CPU usage can also be monitored using REST APIs. It is tricky on EdgeConnect to monitor CPU usage and set a threshold crossing alert. This is because many CPUs work on “compression” and if the CPU is completely busy, one just ends up getting less compression. There are other CPUs, however, where 100% CPU usage will result in the EdgeConnect dropping packets. We will not be documenting the critical CPUs to monitor which depend on the hardware model and software version.

GET /rest/json/cpustat?time=0

This will return the latest CPU stats from now till last 5 minutes in 5 second intervals (total of 60 objects). This can be quite a bit of data. But this is high resolution enough to meet the needs of most customers.

Only statistics of interest to most customers is “pIdle”. All the numbers are in percentage.

We recommend that customers set the Threshold Crossing Alert to 95% for warning and 99% for alert. { "latestTimestamp": 1652470818069, "data": [ { "1652470527344": [ { "cpu_number": "ALL", "pIdle": "80.44", "pUser": "14.67", "pSys": "4.89", "pIRQ": "0.00", "pNice": "0.00" }, { "cpu_number": 0, "pIdle": "76.86", "pUser": "16.14", "pSys": "7.01", "pIRQ": "0.00", "pNice": "0.00" }, { "cpu_number": 1, "pIdle": "83.88", "pUser": "13.27", "pSys": "2.86", "pIRQ": "0.00", "pNice": "0.00" } ] }, { "1652470532355": [ { "cpu_number": "ALL", "pIdle": "79.15", "pUser": "16.49", "pSys": "4.36", "pIRQ": "0.00", "pNice": "0.00" }, { "cpu_number": 0, "pIdle": "74.68", "pUser": "19.62", "pSys": "5.70", "pIRQ": "0.00", "pNice": "0.00" }, { "cpu_number": 1, "pIdle": "83.47", "pUser": "13.47", "pSys": "3.06", "pIRQ": "0.00", "pNice": "0.00" } ] },


] }

**Appliance Health – Disk Usage** GET /gms/rest/appliance/rest/{nePk}/diskUsage

**Tunnel Performance – Packet Loss** Based on aggregate stats, the packet loss % for a tunnel can be calculated as (Packet Loss Percent = (SUM_PRE_LOSS / (SUM_WRX_PKTS + SUM_PRE_LOSS + 1)) * 100) For timeseries data (and trend charting), the relevant stats can be pulled from /gms/rest/stats/timeseries:

IndexColumn Name in REST APIUI Field Name
77PRE_LOSSPre-FEC Packets
78POST_LOSSPost-FEC Packets

**_Note:_** it is possible for SUM_PRE_LOSS to be > SUM_WRX_PKTS. This is because preloss is a delayed stat based on the FEC engine.
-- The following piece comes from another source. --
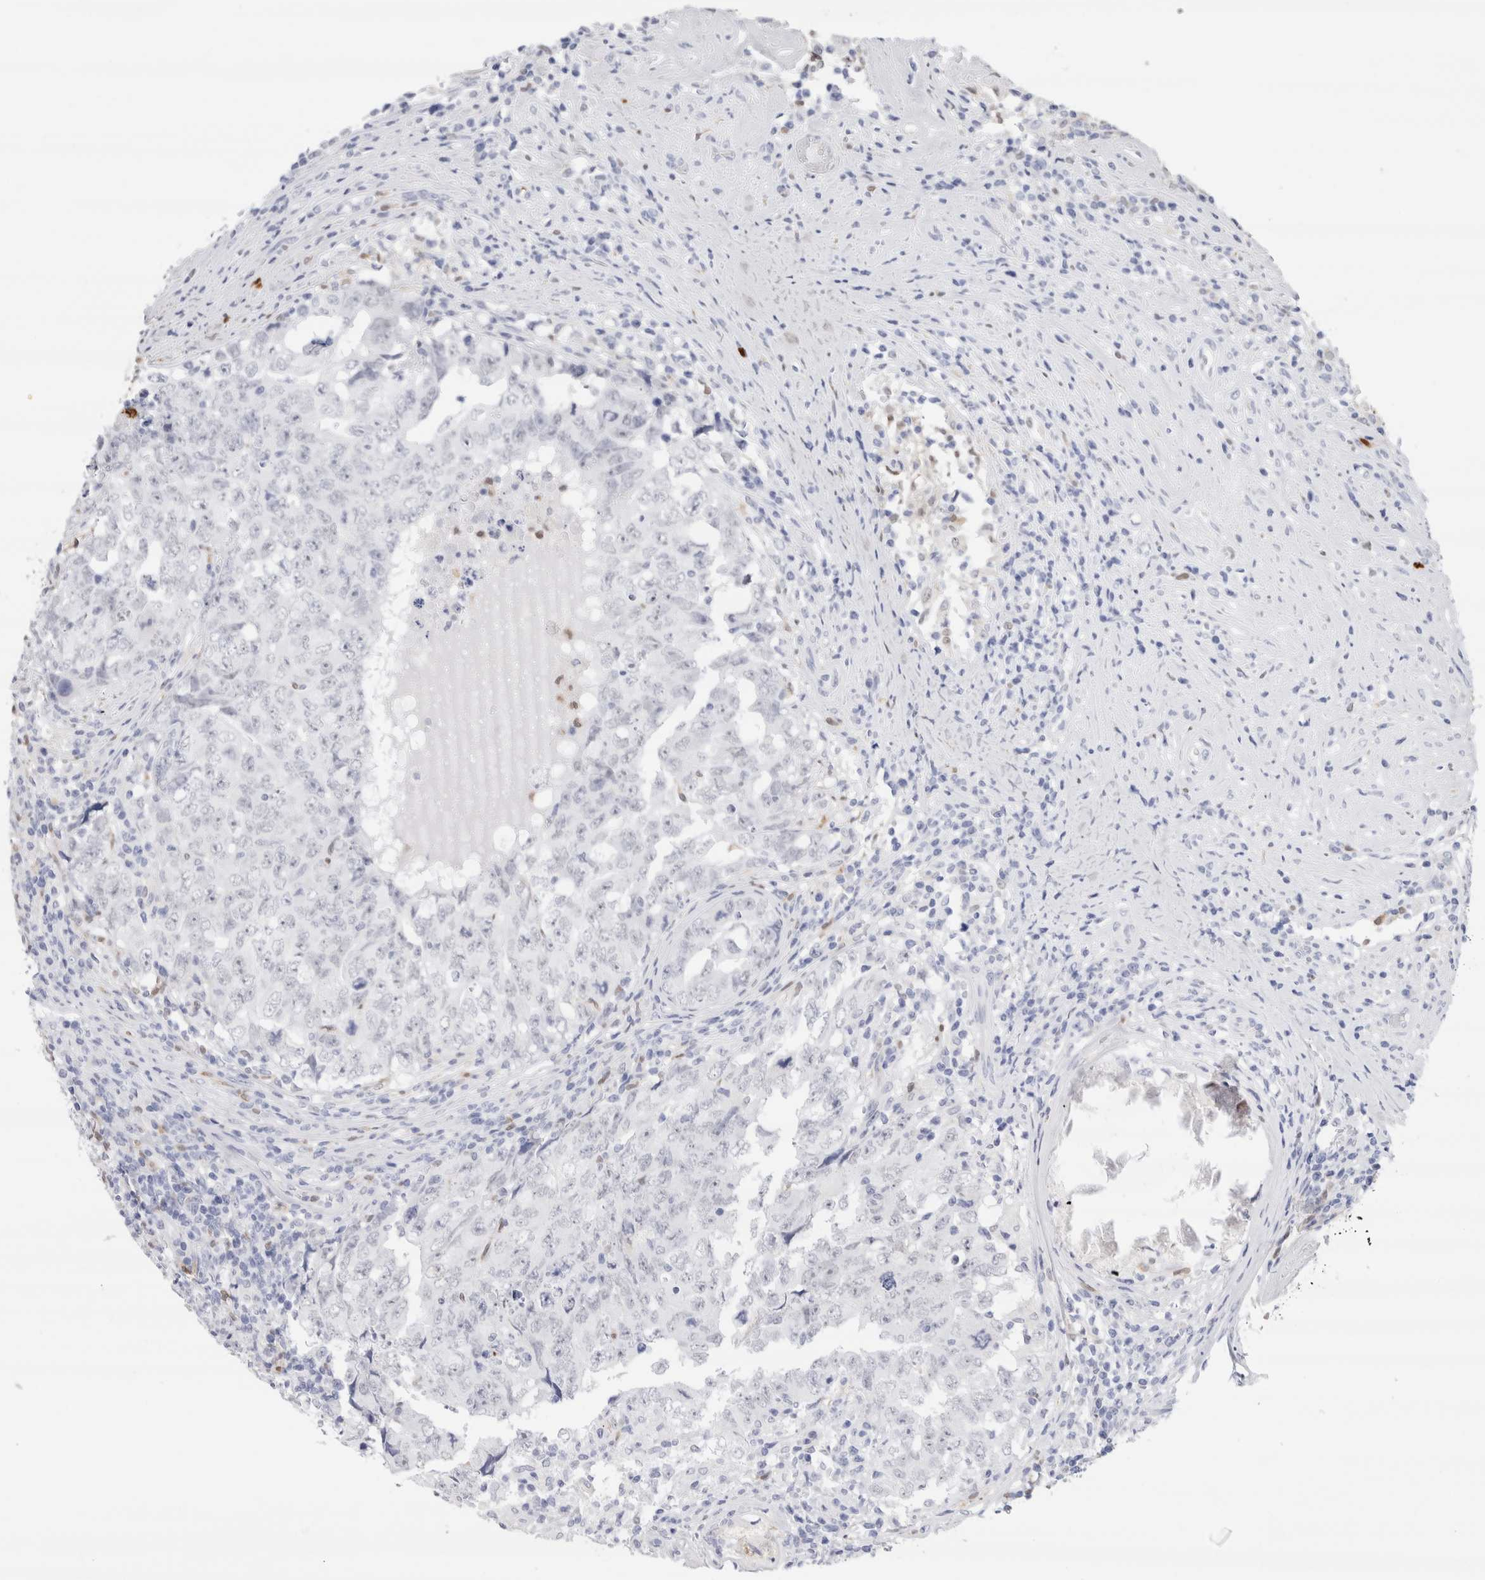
{"staining": {"intensity": "negative", "quantity": "none", "location": "none"}, "tissue": "testis cancer", "cell_type": "Tumor cells", "image_type": "cancer", "snomed": [{"axis": "morphology", "description": "Carcinoma, Embryonal, NOS"}, {"axis": "topography", "description": "Testis"}], "caption": "The IHC photomicrograph has no significant staining in tumor cells of embryonal carcinoma (testis) tissue. Brightfield microscopy of immunohistochemistry (IHC) stained with DAB (brown) and hematoxylin (blue), captured at high magnification.", "gene": "SLC10A5", "patient": {"sex": "male", "age": 26}}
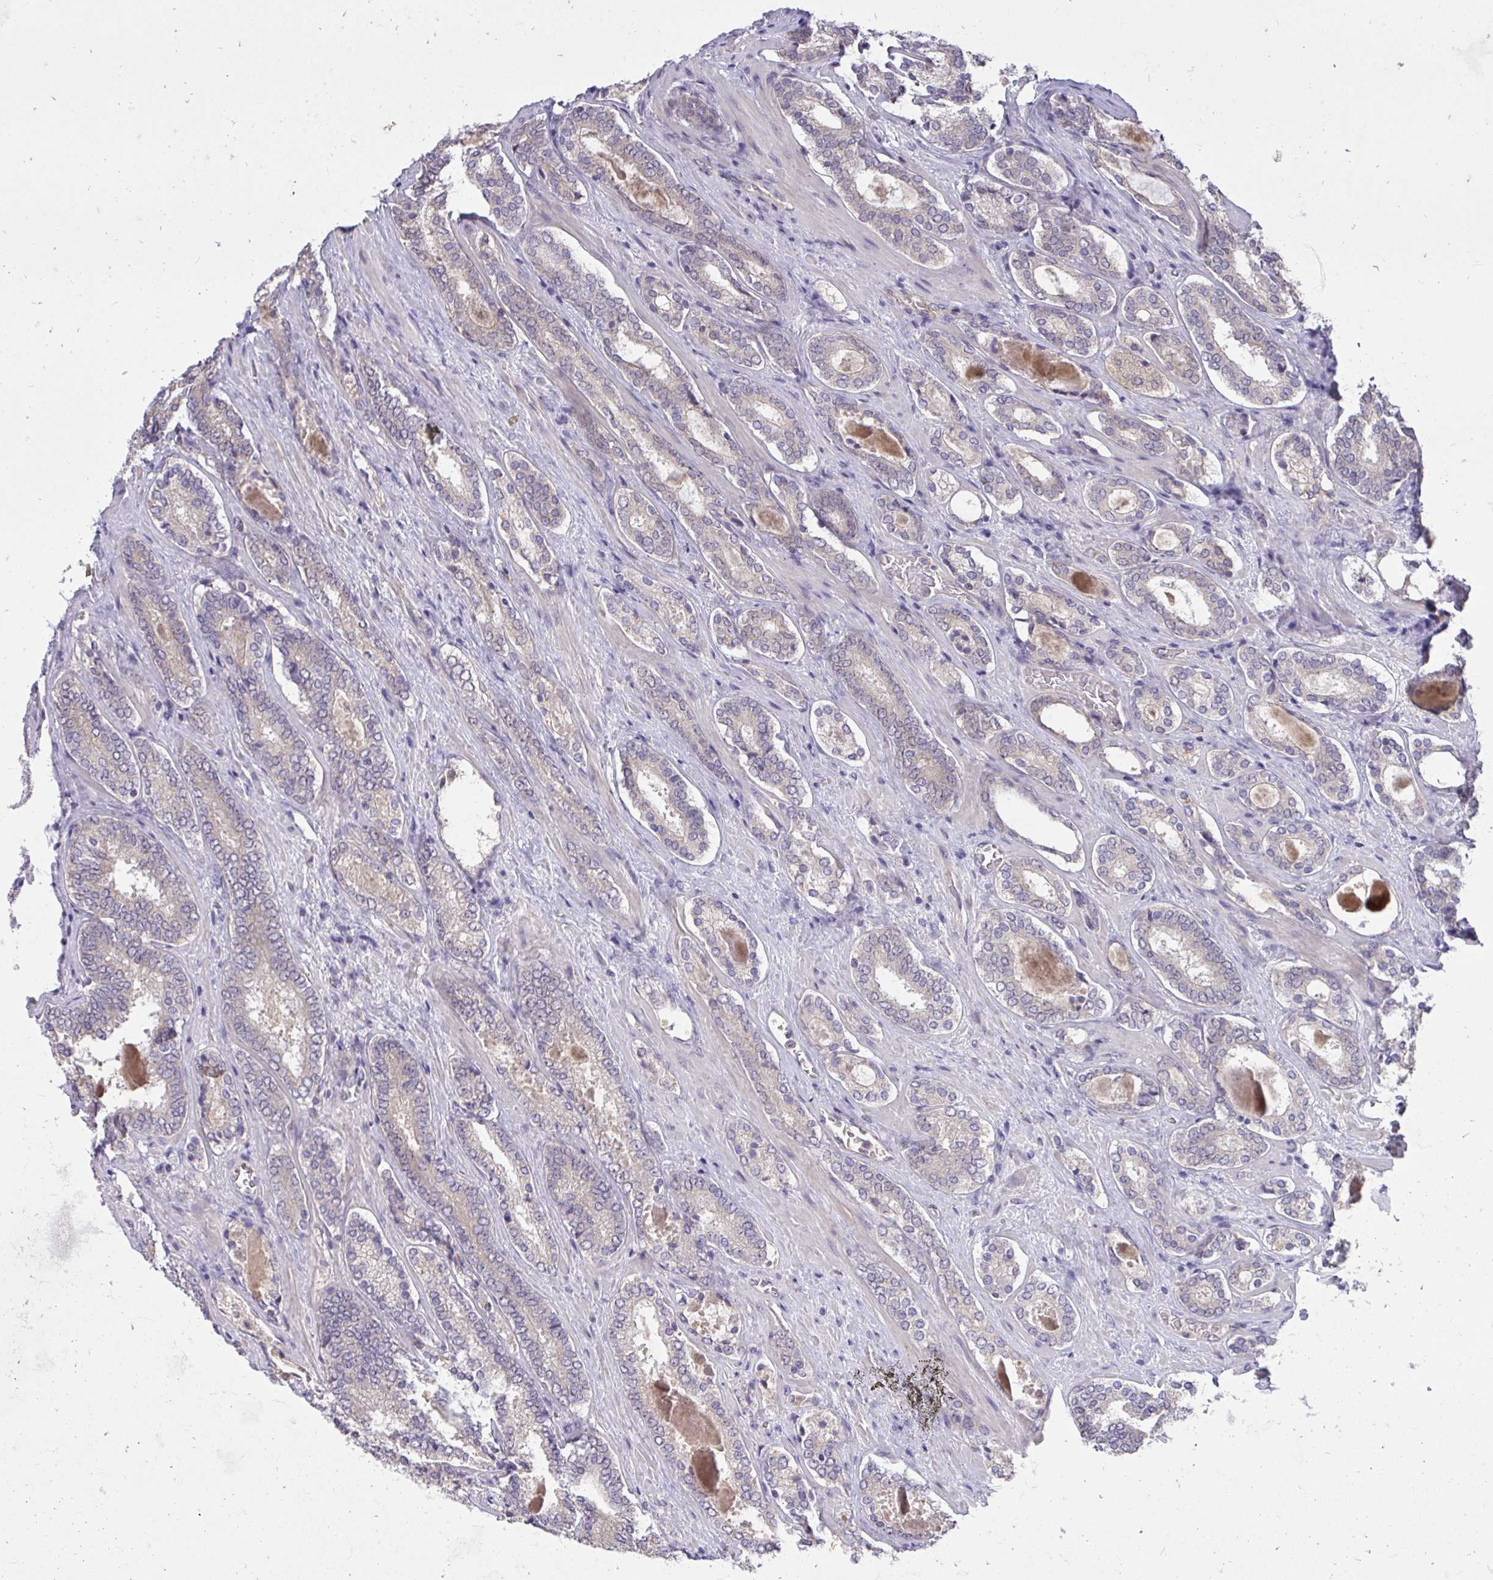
{"staining": {"intensity": "negative", "quantity": "none", "location": "none"}, "tissue": "prostate cancer", "cell_type": "Tumor cells", "image_type": "cancer", "snomed": [{"axis": "morphology", "description": "Adenocarcinoma, Low grade"}, {"axis": "topography", "description": "Prostate"}], "caption": "Prostate cancer (low-grade adenocarcinoma) was stained to show a protein in brown. There is no significant positivity in tumor cells.", "gene": "C19orf54", "patient": {"sex": "male", "age": 62}}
Even without a FEC engine, the loss can only be measured after a timeout - because the packet might still be arriving. Wan RX packets on the other hand are the actual packets received in that period. The loss stats are correct when the packets are streaming - but if the network has very low throughput, loss stats should be calculated using minute or hourly aggregations.